_Description of the task_. Return each entry unchanged.

+---+

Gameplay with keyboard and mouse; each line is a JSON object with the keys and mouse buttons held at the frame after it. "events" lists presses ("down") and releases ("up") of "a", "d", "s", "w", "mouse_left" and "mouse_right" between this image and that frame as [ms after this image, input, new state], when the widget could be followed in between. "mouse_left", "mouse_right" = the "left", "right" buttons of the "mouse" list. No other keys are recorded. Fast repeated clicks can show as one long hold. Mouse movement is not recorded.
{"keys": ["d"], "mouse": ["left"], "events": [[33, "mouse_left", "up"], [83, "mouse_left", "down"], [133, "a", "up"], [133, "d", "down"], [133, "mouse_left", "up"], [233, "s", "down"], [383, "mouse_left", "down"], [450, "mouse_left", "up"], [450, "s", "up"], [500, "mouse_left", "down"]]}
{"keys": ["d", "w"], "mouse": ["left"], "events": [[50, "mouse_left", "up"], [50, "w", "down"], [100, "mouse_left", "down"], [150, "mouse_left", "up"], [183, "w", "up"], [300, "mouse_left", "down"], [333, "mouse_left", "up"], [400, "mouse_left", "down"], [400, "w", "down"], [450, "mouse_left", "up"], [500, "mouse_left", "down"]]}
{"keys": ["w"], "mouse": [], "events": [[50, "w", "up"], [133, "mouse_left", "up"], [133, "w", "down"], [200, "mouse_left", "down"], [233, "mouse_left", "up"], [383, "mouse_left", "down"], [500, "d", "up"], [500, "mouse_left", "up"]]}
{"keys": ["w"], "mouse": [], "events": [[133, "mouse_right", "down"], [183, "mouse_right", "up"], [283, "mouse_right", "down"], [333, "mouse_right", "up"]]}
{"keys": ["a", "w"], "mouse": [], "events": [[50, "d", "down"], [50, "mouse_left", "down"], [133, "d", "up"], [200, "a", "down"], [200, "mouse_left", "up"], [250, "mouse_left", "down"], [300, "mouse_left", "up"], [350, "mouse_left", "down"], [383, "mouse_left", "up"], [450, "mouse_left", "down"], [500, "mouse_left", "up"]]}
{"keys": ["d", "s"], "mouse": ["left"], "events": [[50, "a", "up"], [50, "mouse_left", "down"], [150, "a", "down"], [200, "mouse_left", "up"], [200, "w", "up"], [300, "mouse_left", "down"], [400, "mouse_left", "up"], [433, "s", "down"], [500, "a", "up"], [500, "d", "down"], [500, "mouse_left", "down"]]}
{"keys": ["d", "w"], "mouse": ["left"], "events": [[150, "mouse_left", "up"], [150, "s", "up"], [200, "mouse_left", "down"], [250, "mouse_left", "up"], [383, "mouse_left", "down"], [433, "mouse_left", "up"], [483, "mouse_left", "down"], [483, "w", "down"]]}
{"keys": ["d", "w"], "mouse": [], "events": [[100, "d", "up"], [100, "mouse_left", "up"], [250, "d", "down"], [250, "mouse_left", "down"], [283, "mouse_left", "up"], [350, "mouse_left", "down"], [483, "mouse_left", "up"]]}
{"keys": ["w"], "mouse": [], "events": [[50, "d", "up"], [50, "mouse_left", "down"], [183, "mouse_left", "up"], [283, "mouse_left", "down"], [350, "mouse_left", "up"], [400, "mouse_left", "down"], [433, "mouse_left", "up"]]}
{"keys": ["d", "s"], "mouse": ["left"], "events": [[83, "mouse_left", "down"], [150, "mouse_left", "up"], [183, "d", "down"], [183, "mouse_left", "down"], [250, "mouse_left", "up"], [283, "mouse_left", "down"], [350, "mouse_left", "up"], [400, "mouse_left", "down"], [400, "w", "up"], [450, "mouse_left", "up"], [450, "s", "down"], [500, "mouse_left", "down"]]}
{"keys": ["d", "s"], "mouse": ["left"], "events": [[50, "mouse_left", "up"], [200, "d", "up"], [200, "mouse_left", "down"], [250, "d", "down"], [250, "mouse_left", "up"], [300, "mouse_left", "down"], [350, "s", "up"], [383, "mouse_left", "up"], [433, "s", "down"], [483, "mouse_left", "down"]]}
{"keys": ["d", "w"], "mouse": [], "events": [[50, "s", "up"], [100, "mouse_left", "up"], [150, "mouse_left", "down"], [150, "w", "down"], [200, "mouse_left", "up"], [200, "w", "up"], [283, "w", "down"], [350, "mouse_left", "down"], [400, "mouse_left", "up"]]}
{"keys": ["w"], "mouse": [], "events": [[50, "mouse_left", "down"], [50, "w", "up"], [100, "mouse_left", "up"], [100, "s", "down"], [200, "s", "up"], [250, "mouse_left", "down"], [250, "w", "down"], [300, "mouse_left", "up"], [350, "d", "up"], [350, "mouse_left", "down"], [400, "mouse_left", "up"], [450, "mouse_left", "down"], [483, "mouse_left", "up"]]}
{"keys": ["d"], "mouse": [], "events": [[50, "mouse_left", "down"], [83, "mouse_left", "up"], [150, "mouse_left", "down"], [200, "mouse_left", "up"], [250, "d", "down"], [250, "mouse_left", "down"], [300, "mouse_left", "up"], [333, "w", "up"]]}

+---+

_Answer space_.
Gameplay with keyboard and mouse; each line is a JSON object with the keys and mouse buttons held at the frame after it. "events" lists presses ("down") and releases ("up") of "a", "d", "s", "w", "mouse_left" and "mouse_right" between this image and that frame as [ms after this image, input, new state], when the widget could be followed in between. "mouse_left", "mouse_right" = the "left", "right" buttons of the "mouse" list. No other keys are recorded. Fast repeated clicks can show as one long hold. Mouse movement is not recorded.
{"keys": ["d"], "mouse": ["left"], "events": [[33, "mouse_left", "up"], [83, "mouse_left", "down"], [133, "a", "up"], [133, "d", "down"], [133, "mouse_left", "up"], [233, "s", "down"], [383, "mouse_left", "down"], [450, "mouse_left", "up"], [450, "s", "up"], [500, "mouse_left", "down"]]}
{"keys": ["d", "w"], "mouse": ["left"], "events": [[50, "mouse_left", "up"], [50, "w", "down"], [100, "mouse_left", "down"], [150, "mouse_left", "up"], [183, "w", "up"], [300, "mouse_left", "down"], [333, "mouse_left", "up"], [400, "mouse_left", "down"], [400, "w", "down"], [450, "mouse_left", "up"], [500, "mouse_left", "down"]]}
{"keys": ["w"], "mouse": [], "events": [[50, "w", "up"], [133, "mouse_left", "up"], [133, "w", "down"], [200, "mouse_left", "down"], [233, "mouse_left", "up"], [383, "mouse_left", "down"], [500, "d", "up"], [500, "mouse_left", "up"]]}
{"keys": ["w"], "mouse": [], "events": [[133, "mouse_right", "down"], [183, "mouse_right", "up"], [283, "mouse_right", "down"], [333, "mouse_right", "up"]]}
{"keys": ["a", "w"], "mouse": [], "events": [[50, "d", "down"], [50, "mouse_left", "down"], [133, "d", "up"], [200, "a", "down"], [200, "mouse_left", "up"], [250, "mouse_left", "down"], [300, "mouse_left", "up"], [350, "mouse_left", "down"], [383, "mouse_left", "up"], [450, "mouse_left", "down"], [500, "mouse_left", "up"]]}
{"keys": ["d", "s"], "mouse": ["left"], "events": [[50, "a", "up"], [50, "mouse_left", "down"], [150, "a", "down"], [200, "mouse_left", "up"], [200, "w", "up"], [300, "mouse_left", "down"], [400, "mouse_left", "up"], [433, "s", "down"], [500, "a", "up"], [500, "d", "down"], [500, "mouse_left", "down"]]}
{"keys": ["d", "w"], "mouse": ["left"], "events": [[150, "mouse_left", "up"], [150, "s", "up"], [200, "mouse_left", "down"], [250, "mouse_left", "up"], [383, "mouse_left", "down"], [433, "mouse_left", "up"], [483, "mouse_left", "down"], [483, "w", "down"]]}
{"keys": ["d", "w"], "mouse": [], "events": [[100, "d", "up"], [100, "mouse_left", "up"], [250, "d", "down"], [250, "mouse_left", "down"], [283, "mouse_left", "up"], [350, "mouse_left", "down"], [483, "mouse_left", "up"]]}
{"keys": ["w"], "mouse": [], "events": [[50, "d", "up"], [50, "mouse_left", "down"], [183, "mouse_left", "up"], [283, "mouse_left", "down"], [350, "mouse_left", "up"], [400, "mouse_left", "down"], [433, "mouse_left", "up"]]}
{"keys": ["d", "s"], "mouse": ["left"], "events": [[83, "mouse_left", "down"], [150, "mouse_left", "up"], [183, "d", "down"], [183, "mouse_left", "down"], [250, "mouse_left", "up"], [283, "mouse_left", "down"], [350, "mouse_left", "up"], [400, "mouse_left", "down"], [400, "w", "up"], [450, "mouse_left", "up"], [450, "s", "down"], [500, "mouse_left", "down"]]}
{"keys": ["d", "s"], "mouse": ["left"], "events": [[50, "mouse_left", "up"], [200, "d", "up"], [200, "mouse_left", "down"], [250, "d", "down"], [250, "mouse_left", "up"], [300, "mouse_left", "down"], [350, "s", "up"], [383, "mouse_left", "up"], [433, "s", "down"], [483, "mouse_left", "down"]]}
{"keys": ["d", "w"], "mouse": [], "events": [[50, "s", "up"], [100, "mouse_left", "up"], [150, "mouse_left", "down"], [150, "w", "down"], [200, "mouse_left", "up"], [200, "w", "up"], [283, "w", "down"], [350, "mouse_left", "down"], [400, "mouse_left", "up"]]}
{"keys": ["w"], "mouse": [], "events": [[50, "mouse_left", "down"], [50, "w", "up"], [100, "mouse_left", "up"], [100, "s", "down"], [200, "s", "up"], [250, "mouse_left", "down"], [250, "w", "down"], [300, "mouse_left", "up"], [350, "d", "up"], [350, "mouse_left", "down"], [400, "mouse_left", "up"], [450, "mouse_left", "down"], [483, "mouse_left", "up"]]}
{"keys": ["d"], "mouse": [], "events": [[50, "mouse_left", "down"], [83, "mouse_left", "up"], [150, "mouse_left", "down"], [200, "mouse_left", "up"], [250, "d", "down"], [250, "mouse_left", "down"], [300, "mouse_left", "up"], [333, "w", "up"]]}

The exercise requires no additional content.